Geo Super HD
- Country: Pakistan
- Network: Geo TV
- Headquarters: Karachi, Sindh, Pakistan

Programming
- Language: Urdu
- Picture format: 1080p (16:9, HDTV) MPEG-4

Ownership
- Owner: Jang Media Group (Mir Shakil-ur-Rahman) Mir Ibrahim Rahman
- Sister channels: Geo News Geo Entertainment Geo Kahani Geo Tez

History
- Launched: September 2006; 19 years ago

Links
- Website: geosuper.tv

Availability

Streaming media
- Live streaming: Geo Super LIVE

= Geo Super =

Sports Channel

Geo Super HD is the first 24-hour Karachi-based Pakistani Television channel dedicated to the world of Sports. It is owned by the Jang Media Group. Geo Super was launched in September 2006. It has broadcasting rights for many sporting events such as Badminton, Cricket, Football, Hockey, and others.

==Launch==
In late September 2006, Geo Television Network launched Geo Super. Geo Super broadcasts sports events, focusing mainly on cricket, with secondary focuses on football and field hockey. Shortly after its launch, Geo Super managed to secure the television rights of the ICC tournaments for the next five years covering all major cricketing events like ICC Cricket World Cup, ICC Champions Trophy, Twenty20 World Cup, Faysal Bank T20 Cup and ICC Under-19 Cricket World Cup.

==Subscription==
Geo Super is an encrypted channel and is only available in Pakistan (legally) free for cable operators. The whole Geo Network uses Conax encryption with KAON set-top boxes.

==Coverage==
Currently, Geo Super has broadcasting rights for Cricket, Football, And Tennis. In Cricket Geo Super has rights for Afghanistan Cricket till 2023. It also has cricket leagues rights including Emirates D10 until 2021. Kashmir Premier League, Legends League Cricket until 2022 Mzansi Super League and Oman D10 until 2022. In Football Geo Super Has Rights For La Liga Until 2022. In Tennis Geo Super Has Rights For World TeamTennis Until 2021.

Geo Super has acquired the television broadcast rights for the ICC Men's T20 World Cup 2026 in Pakistan in a partnership with PTV and digital platform Myco.

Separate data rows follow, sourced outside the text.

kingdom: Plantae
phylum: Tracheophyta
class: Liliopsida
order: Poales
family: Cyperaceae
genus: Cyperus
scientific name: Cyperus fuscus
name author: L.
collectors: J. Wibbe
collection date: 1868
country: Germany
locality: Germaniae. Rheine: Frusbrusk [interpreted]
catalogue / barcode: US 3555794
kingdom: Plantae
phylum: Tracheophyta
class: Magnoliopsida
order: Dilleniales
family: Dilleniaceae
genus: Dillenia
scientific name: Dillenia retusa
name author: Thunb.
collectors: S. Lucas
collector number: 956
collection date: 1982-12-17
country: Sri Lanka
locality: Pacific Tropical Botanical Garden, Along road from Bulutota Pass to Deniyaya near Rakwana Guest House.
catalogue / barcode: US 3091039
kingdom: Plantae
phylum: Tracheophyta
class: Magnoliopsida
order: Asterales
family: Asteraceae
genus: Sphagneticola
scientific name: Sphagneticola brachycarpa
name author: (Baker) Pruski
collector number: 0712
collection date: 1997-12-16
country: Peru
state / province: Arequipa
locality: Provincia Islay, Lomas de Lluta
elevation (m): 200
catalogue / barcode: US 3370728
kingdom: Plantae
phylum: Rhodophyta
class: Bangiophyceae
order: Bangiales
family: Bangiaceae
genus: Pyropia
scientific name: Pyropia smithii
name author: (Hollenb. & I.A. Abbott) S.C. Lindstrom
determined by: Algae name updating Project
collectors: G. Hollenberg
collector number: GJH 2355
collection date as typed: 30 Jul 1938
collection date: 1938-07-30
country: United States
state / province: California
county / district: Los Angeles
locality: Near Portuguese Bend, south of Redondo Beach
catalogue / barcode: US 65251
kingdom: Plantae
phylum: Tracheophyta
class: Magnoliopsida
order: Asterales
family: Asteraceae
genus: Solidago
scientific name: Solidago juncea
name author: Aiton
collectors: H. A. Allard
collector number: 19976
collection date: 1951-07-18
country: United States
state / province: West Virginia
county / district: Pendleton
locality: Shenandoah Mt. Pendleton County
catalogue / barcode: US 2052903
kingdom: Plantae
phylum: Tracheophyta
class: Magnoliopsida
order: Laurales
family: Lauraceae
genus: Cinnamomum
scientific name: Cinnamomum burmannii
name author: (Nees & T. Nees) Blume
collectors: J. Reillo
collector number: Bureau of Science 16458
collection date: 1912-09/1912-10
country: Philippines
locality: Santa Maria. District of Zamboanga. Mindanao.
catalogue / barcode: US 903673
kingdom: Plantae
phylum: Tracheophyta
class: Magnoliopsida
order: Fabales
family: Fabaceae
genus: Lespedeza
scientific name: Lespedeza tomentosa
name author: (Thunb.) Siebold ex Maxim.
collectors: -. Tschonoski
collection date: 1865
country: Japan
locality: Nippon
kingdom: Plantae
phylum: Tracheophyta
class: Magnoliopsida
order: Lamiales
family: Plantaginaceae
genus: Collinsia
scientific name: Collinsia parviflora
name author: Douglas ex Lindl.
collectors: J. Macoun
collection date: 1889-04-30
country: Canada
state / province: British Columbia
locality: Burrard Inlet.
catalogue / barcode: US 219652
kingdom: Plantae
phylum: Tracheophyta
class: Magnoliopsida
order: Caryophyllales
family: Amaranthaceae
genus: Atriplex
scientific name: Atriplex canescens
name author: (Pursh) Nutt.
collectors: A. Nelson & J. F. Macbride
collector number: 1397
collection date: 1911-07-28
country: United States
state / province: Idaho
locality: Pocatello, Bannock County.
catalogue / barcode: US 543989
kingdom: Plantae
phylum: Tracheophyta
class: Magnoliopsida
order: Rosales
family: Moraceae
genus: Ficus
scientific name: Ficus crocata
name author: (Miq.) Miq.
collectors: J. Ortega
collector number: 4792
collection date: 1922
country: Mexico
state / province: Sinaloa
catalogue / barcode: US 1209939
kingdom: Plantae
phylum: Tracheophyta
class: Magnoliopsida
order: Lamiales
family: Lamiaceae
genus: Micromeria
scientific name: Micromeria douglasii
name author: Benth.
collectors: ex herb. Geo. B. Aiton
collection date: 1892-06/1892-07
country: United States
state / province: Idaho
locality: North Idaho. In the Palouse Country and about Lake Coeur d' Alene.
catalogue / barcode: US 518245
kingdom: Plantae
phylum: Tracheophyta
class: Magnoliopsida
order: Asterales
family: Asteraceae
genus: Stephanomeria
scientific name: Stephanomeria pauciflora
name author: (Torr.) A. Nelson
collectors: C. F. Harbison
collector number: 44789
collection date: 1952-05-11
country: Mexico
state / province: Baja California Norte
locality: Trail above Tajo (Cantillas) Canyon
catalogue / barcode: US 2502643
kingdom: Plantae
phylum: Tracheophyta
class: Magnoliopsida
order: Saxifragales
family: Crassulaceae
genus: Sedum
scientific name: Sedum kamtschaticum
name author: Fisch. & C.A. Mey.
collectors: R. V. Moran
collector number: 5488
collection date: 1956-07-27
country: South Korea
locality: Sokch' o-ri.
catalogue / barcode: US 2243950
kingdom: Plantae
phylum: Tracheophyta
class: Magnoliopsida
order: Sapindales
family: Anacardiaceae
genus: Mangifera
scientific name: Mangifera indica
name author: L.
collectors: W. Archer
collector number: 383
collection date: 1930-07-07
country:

Geo Super bagged the television media rights for the 2026 Pakistan Super League in Pakistan.

===Country Cricket===

| Country | Host | Period |
|---|---|---|
| 1) International Cricket In Afghanistan:- | United Arab Emirates Qatar | 2022–present |
| 2) International Cricket In Oman:- | Oman | 2022–present |

===Country Professional Cricket Leagues===

| Leagues | Host |
|---|---|
| Major League Cricket (2025-present) 2025 Major League Cricket season | United States |
| Bangladesh Premier League:- (2023-present) 2025–26 Bangladesh Premier League; 2023–24 Bangladesh Premier League; | Bangladesh |
| International League T20:- (2023-present) 2025 International League T20; | United Arab Emirates |

===Country Professional Football Leagues===

| Leagues | Country | Seasons |
|---|---|---|

===Country Professional Tennis Leagues===

| Leagues | Country | Seasons |
|---|---|---|

==Featured programmes==

===Score===
Score is the most popular show of Geo Super which is hosted by Yahya Hussaini. Sometimes, Sikandar Bakht and Shoaib Akhtar accompany him in the show. The show also got famous become the Yahya Hussaini curse. The curse was that which ever cricketer Yahya Hussaini took a photo with, he or his team played really bad in the upcoming matches. The show mainly covers cricket news but sometimes also covers other sports.

===Sports Lounge===
Sports Lounge is the second most popular show of Geo Super. It is hosted by Haider Azhar.